New Zealand's SkyCity to launch first online casino with GiG

21 May 2019

New Zealand gaming and entertainment giant SkyCity Entertainment Group, is set to make its online casino debut later this year after partnering with Gaming Innovation Group (GiG).

Under the terms of the deal, GiG will deliver a turnkey online casino solution including a technical platform, fully managed services, gaming content, front end development, CRM, compliance and marketing.

SkyCity’s new online casino is set to go live in Q3 2019 and will operated under GiG’s Malta licence.

Graeme Stephens, chief executive of SkyCity, said the move into online was significant for the group, which operates four of New Zealand’s six land-based casinos.

“Growing and diversifying our earnings is a key component of our group strategic plan and developing an online presence to complement our existing land-based casinos in New Zealand will enable us to offer an enhanced gaming proposition for customers,” he said.

“GiG is an exciting and innovative technology company with best-in-class teams, systems, platforms and products and importantly share our focus on responsible gaming and host responsibility.”

“With this landmark deal, we are entering a completely new continent where we can build on our ambition as the global partner for strong brands in iGaming," the company's chief executive Robin Reed said.

“We look forward to supporting SkyCity in its expansion into the online space, where our full suite of products and solutions all form part of a very competitive offering to its online customers.

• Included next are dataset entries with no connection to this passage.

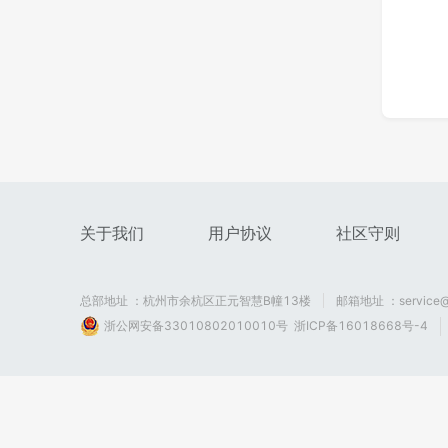
关于我们
用户协议
社区守则
总部地址 ：杭州市余杭区正元智慧B幢13楼
邮箱地址 ：service@
浙公网安备33010802010010号
浙ICP备16018668号-4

“New Zealand is preparing for the regulation of online casino gambling and we are there to support our partner further when it happens.”

GiG does not expect the SkyCity deal to have a material impact on its revenues this year, but expects a significant contribution from 2020 onwards.

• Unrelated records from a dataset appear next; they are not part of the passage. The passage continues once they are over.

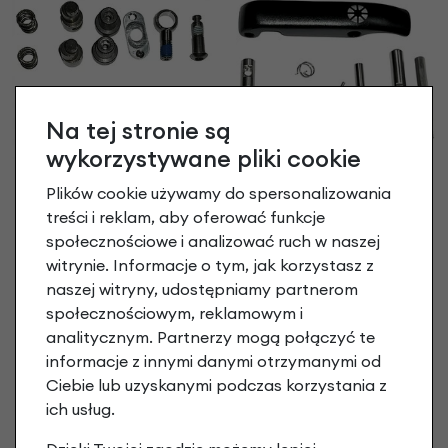
Na tej stronie są
wykorzystywane pliki cookie
Zatrzask ramy Dahon
Plików cookie używamy do spersonalizowania
Clinch
Zatrzask ramy Dahon
treści i reklam, aby oferować funkcje
209,90 zł
Mu Uno Beltdrive i Ciao
społecznościowe i analizować ruch w naszej
129,90 zł
witrynie. Informacje o tym, jak korzystasz z
naszej witryny, udostępniamy partnerom
społecznościowym, reklamowym i
analitycznym. Partnerzy mogą połączyć te
informacje z innymi danymi otrzymanymi od
Ciebie lub uzyskanymi podczas korzystania z
ich usług.
Bagażnik do roweru
składanego Dahon 20"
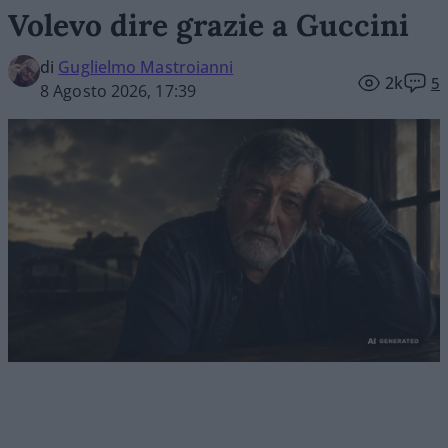
Volevo dire grazie a Guccini
di
Guglielmo Mastroianni
2k
5
8 Agosto 2026, 17:39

SkyCity first revealed plans to enter the online gaming market in February this year, when it published its results for the first half of its 2018-19 financial year. It said at the time that the platform would be located offshore initially, while the New Zealand government made decisions on whether to launch a regulatory framework for the channel, something the operator said it "strongly supported".

However it seems unlikely that the government will move ahead with these plans. Last month it announced a series of reforms to revitalise the New Zealand horse racing industry, including a point of consumption tax for offshore operators and race field fees. It expressly ruled out introducing a licensing regime for horse racing and sports betting, which it said would infringe on the New Zealand Racing Board's statutory monopoly.

GiG already powers an online casino and sportsbook for one of the US’s most prominent gaming brands, Hard Rock Casino, which went live in New Jersey last year.

Earlier this month, Nasdaq Stockholm-listed GiG cited the impact of new regulations in the Swedish market as the main reason behind a year-on-year decline in revenue in the first quarter. Revenue for the three months through to March 31, 2019, amounted to €32.4m (£27.8m/$36.2m), compared to €37.3m in the corresponding period last year.